Data entries:
━━━━━━━━━━

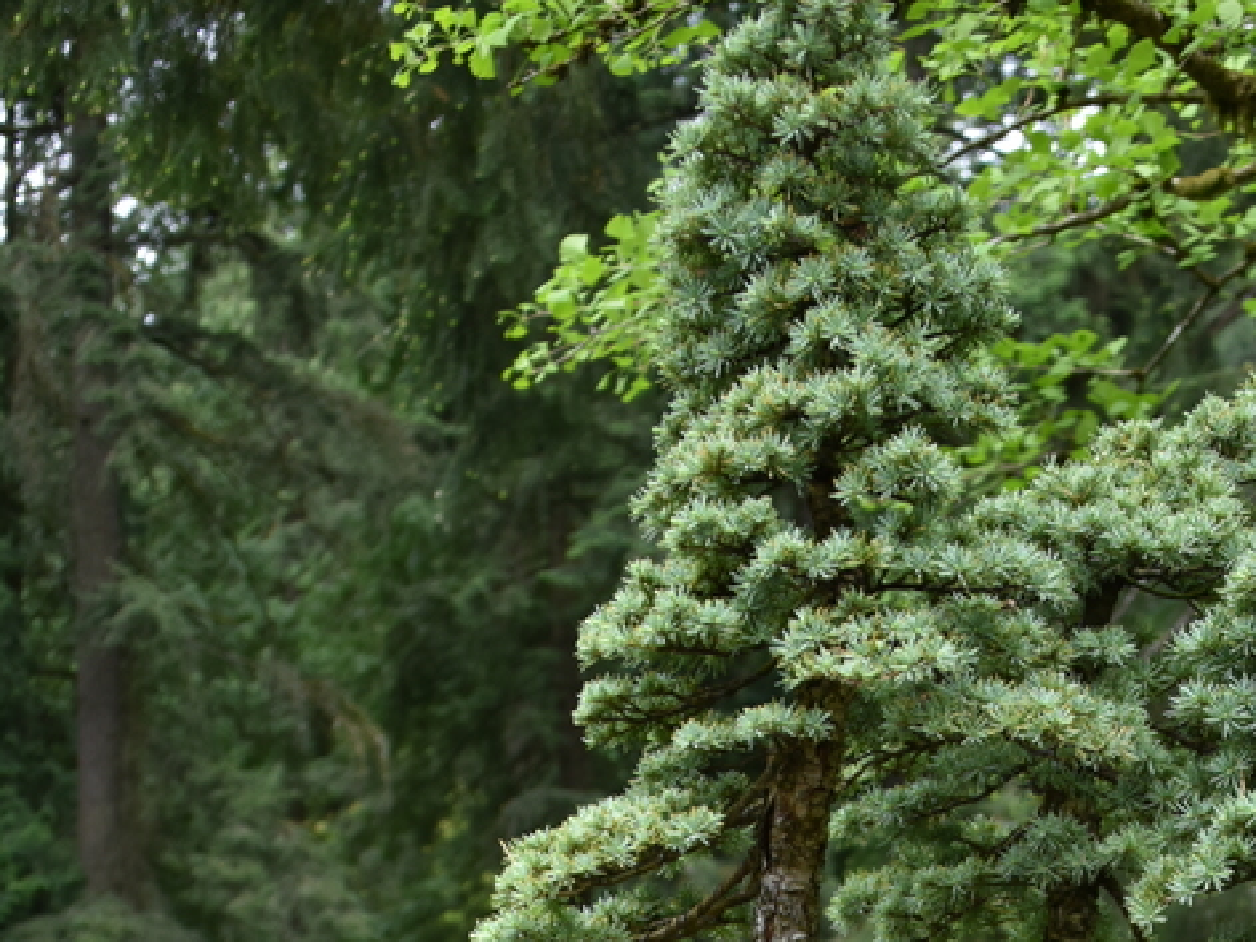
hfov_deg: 26.5
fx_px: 2649
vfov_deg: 17.7
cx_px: 828
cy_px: 1485
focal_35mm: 73
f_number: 3.5
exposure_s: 1/60
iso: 320
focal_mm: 28
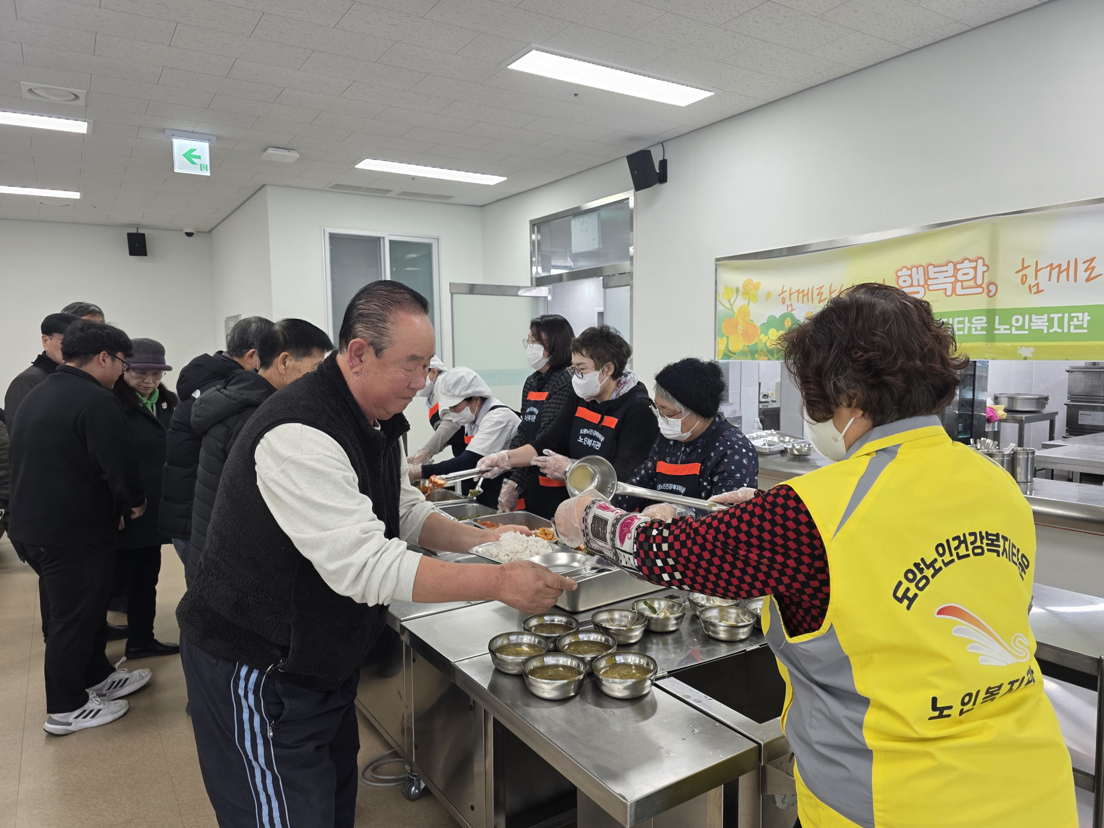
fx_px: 734
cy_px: 414
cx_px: 552
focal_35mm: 23
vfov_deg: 58.9
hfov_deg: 73.9
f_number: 1.7
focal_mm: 6.3
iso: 100
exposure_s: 1/120
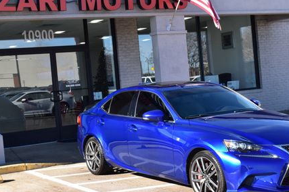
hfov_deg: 28.8
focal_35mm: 70
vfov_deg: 19.5
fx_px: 559
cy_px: 98
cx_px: 95
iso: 400
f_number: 10
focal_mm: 31
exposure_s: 1/250
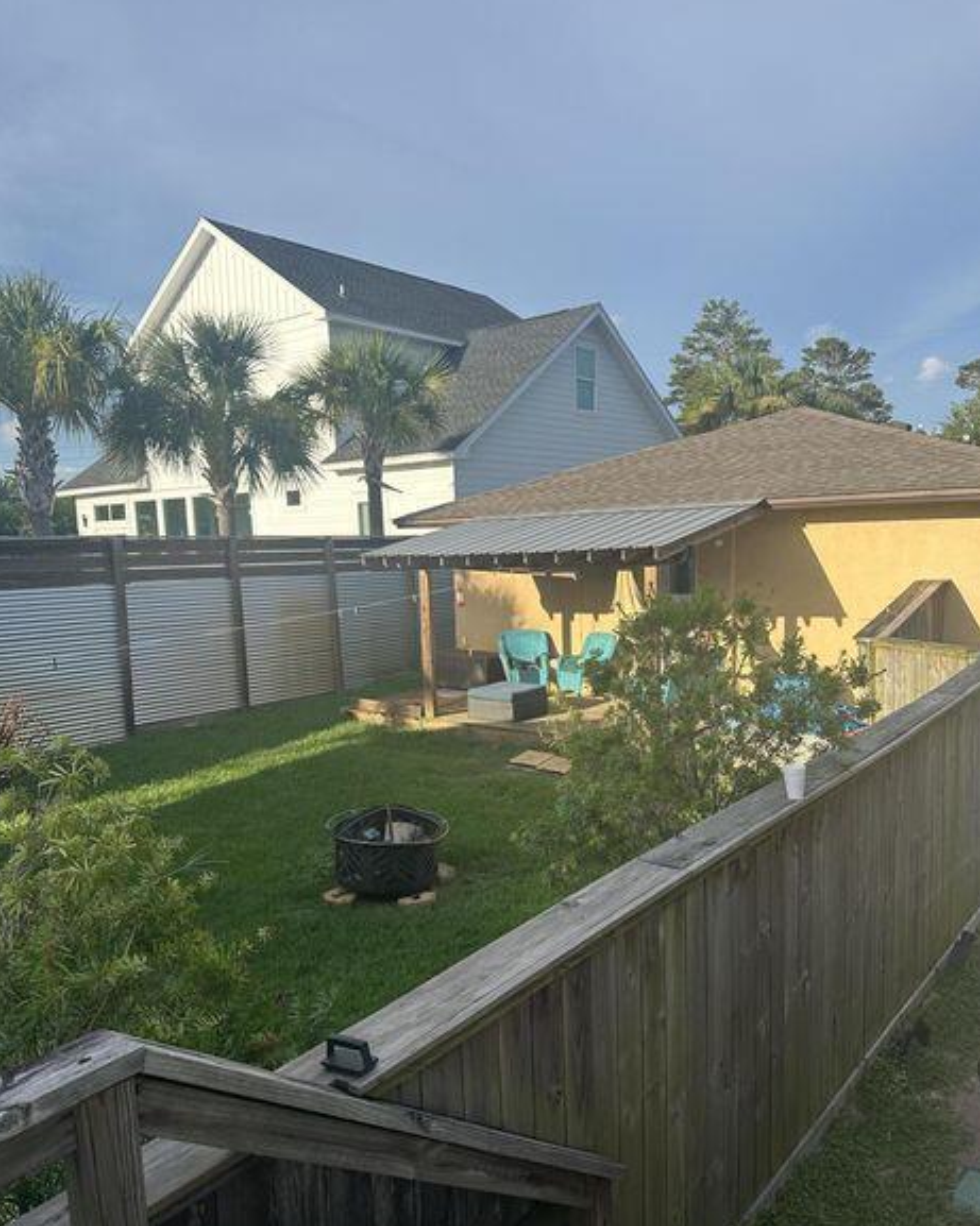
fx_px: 943
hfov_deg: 54.9
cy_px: 667
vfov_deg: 65.9
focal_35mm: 26
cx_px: 502
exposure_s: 1/2809
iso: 80
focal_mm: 6.86
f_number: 1.78
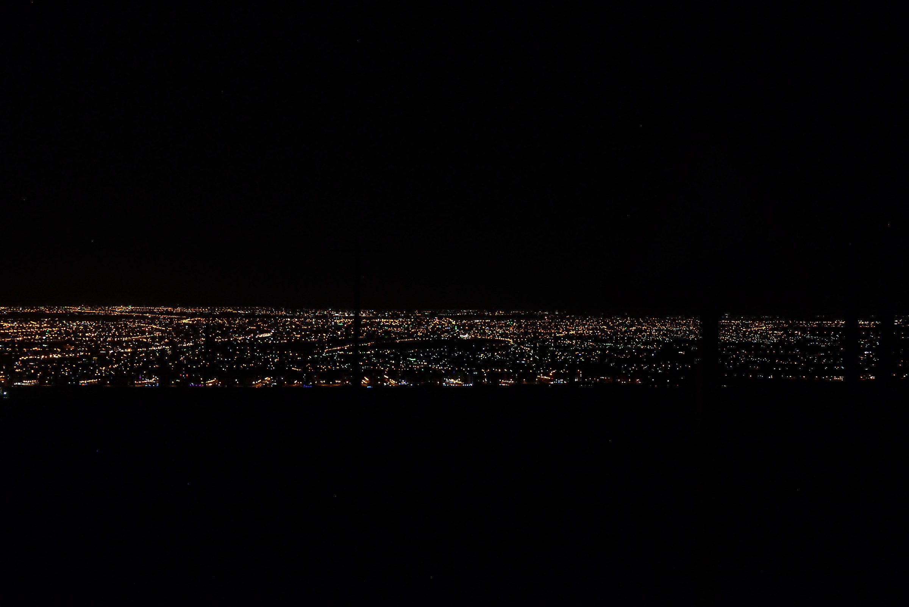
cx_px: 454
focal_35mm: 80
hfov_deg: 25.4
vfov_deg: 17.1
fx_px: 2021
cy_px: 304
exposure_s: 1/40
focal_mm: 80
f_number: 4
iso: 3200
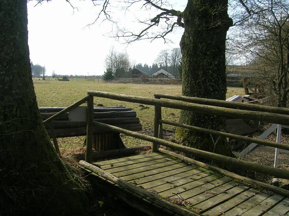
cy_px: 108
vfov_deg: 40.7
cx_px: 144
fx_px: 292
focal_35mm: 35
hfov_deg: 52.6
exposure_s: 1/379
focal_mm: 5.4
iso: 50
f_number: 4.8
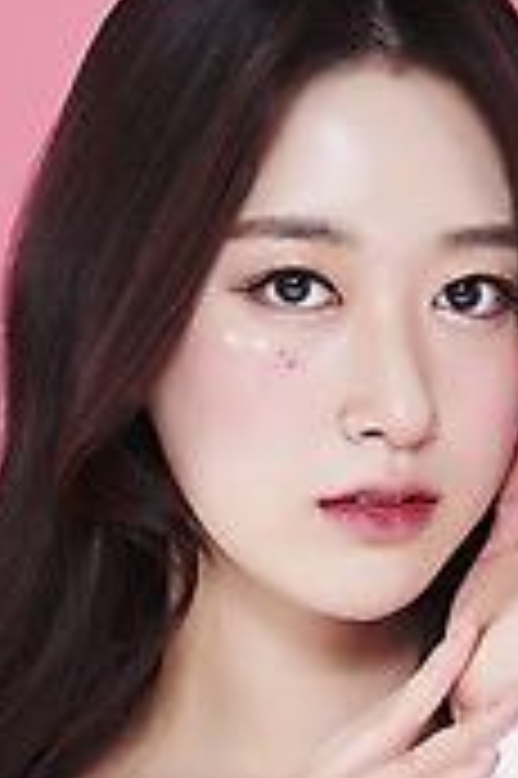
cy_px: 558
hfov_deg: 5.6
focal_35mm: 243
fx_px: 5255
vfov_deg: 8.5
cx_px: 372
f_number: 11
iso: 64
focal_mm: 105
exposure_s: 1/125
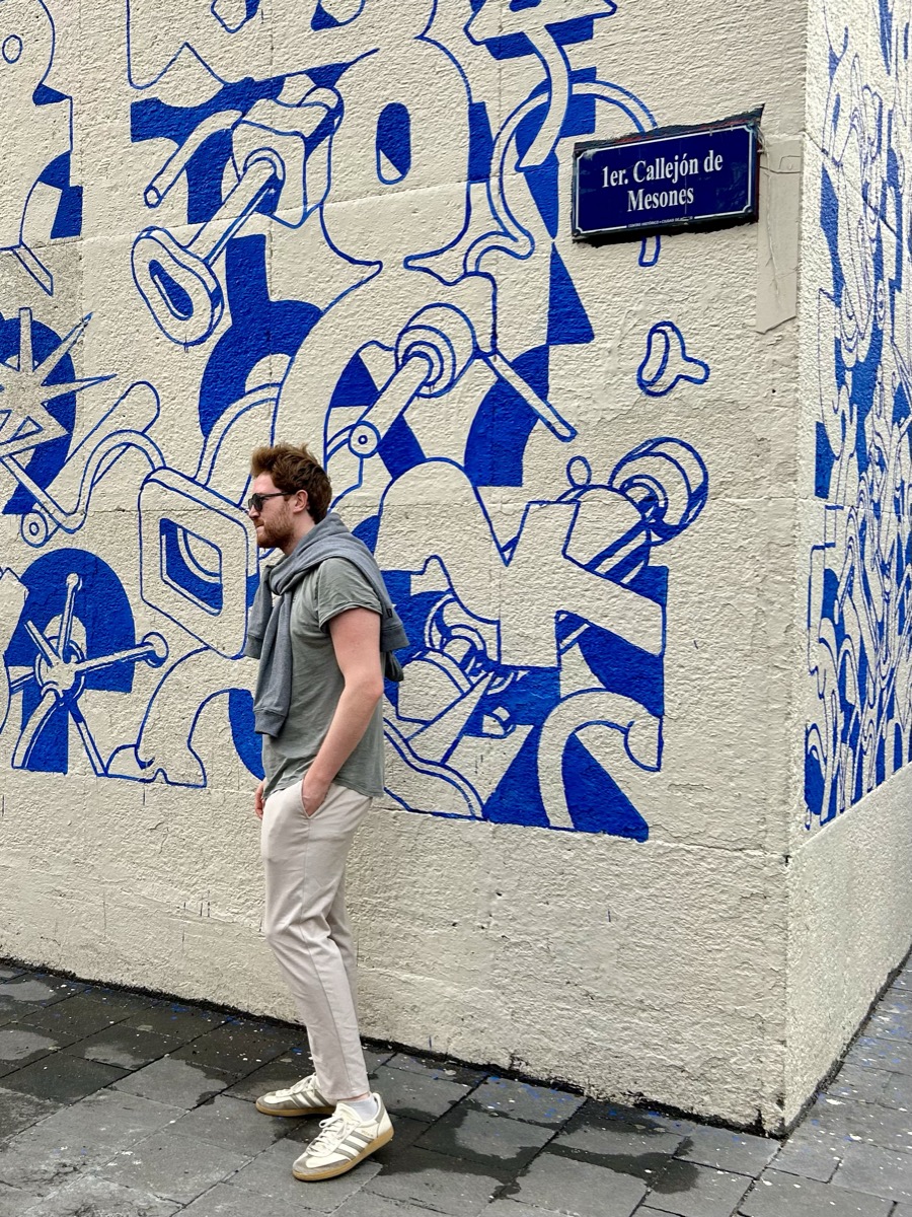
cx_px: 456
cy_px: 608
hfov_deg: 53.1
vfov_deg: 67.3
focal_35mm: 26
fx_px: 913
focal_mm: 5.7
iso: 50
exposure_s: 1/957
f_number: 1.5
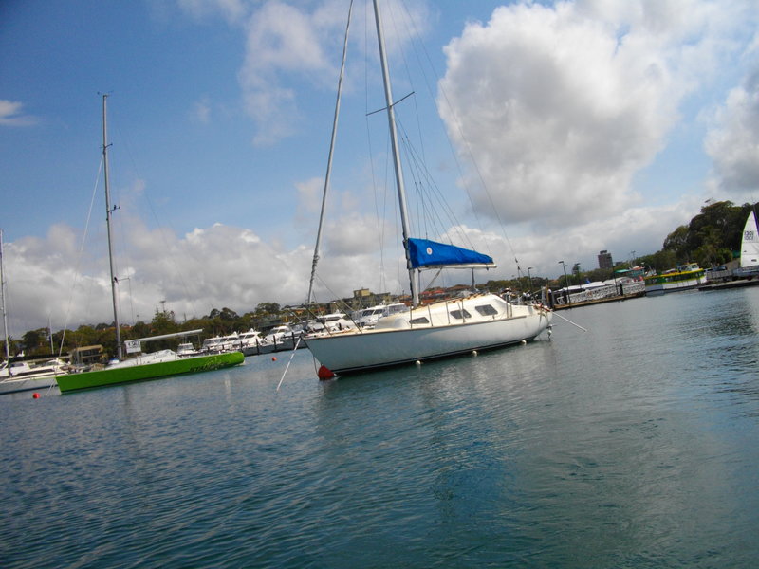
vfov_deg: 44.2
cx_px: 380
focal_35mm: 32
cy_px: 284
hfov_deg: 56.8
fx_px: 702
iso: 100
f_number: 5.5
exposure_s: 1/800
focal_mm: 5.7
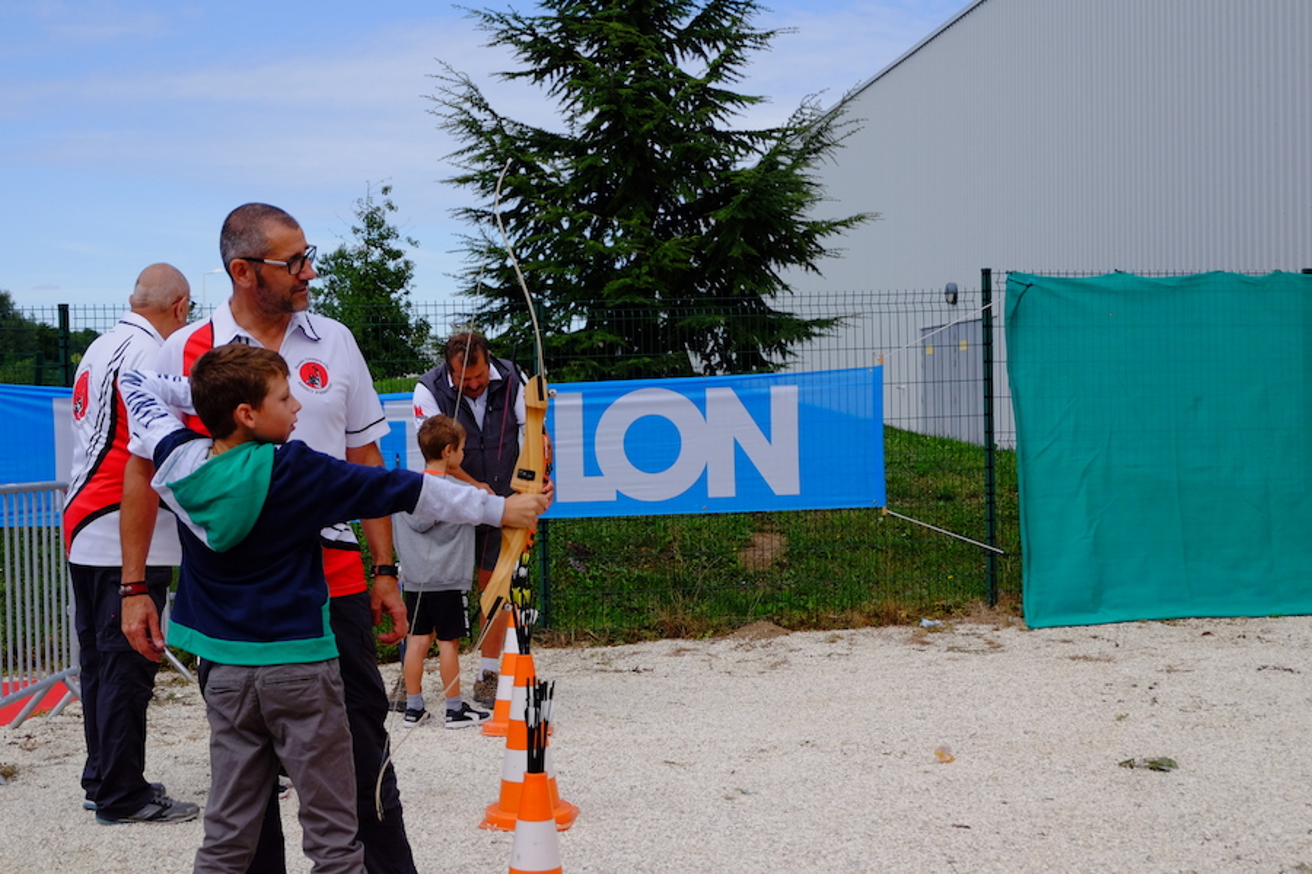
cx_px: 656
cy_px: 437
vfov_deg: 26.5
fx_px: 1859
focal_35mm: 51
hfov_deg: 38.9
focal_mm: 34
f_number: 5.6
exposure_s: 1/2700
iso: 800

━━━━━━━━━━

Each record must appear again exactly as written above, without its pictures.

_Solution for this problem:_
hfov_deg: 26.5
fx_px: 2649
vfov_deg: 17.7
cx_px: 828
cy_px: 1485
focal_35mm: 73
f_number: 3.5
exposure_s: 1/60
iso: 320
focal_mm: 28
fx_px: 734
cy_px: 414
cx_px: 552
focal_35mm: 23
vfov_deg: 58.9
hfov_deg: 73.9
f_number: 1.7
focal_mm: 6.3
iso: 100
exposure_s: 1/120
hfov_deg: 28.8
focal_35mm: 70
vfov_deg: 19.5
fx_px: 559
cy_px: 98
cx_px: 95
iso: 400
f_number: 10
focal_mm: 31
exposure_s: 1/250
fx_px: 943
hfov_deg: 54.9
cy_px: 667
vfov_deg: 65.9
focal_35mm: 26
cx_px: 502
exposure_s: 1/2809
iso: 80
focal_mm: 6.86
f_number: 1.78
cx_px: 454
focal_35mm: 80
hfov_deg: 25.4
vfov_deg: 17.1
fx_px: 2021
cy_px: 304
exposure_s: 1/40
focal_mm: 80
f_number: 4
iso: 3200
cy_px: 108
vfov_deg: 40.7
cx_px: 144
fx_px: 292
focal_35mm: 35
hfov_deg: 52.6
exposure_s: 1/379
focal_mm: 5.4
iso: 50
f_number: 4.8
cy_px: 558
hfov_deg: 5.6
focal_35mm: 243
fx_px: 5255
vfov_deg: 8.5
cx_px: 372
f_number: 11
iso: 64
focal_mm: 105
exposure_s: 1/125
cx_px: 456
cy_px: 608
hfov_deg: 53.1
vfov_deg: 67.3
focal_35mm: 26
fx_px: 913
focal_mm: 5.7
iso: 50
exposure_s: 1/957
f_number: 1.5
vfov_deg: 44.2
cx_px: 380
focal_35mm: 32
cy_px: 284
hfov_deg: 56.8
fx_px: 702
iso: 100
f_number: 5.5
exposure_s: 1/800
focal_mm: 5.7
cx_px: 656
cy_px: 437
vfov_deg: 26.5
fx_px: 1859
focal_35mm: 51
hfov_deg: 38.9
focal_mm: 34
f_number: 5.6
exposure_s: 1/2700
iso: 800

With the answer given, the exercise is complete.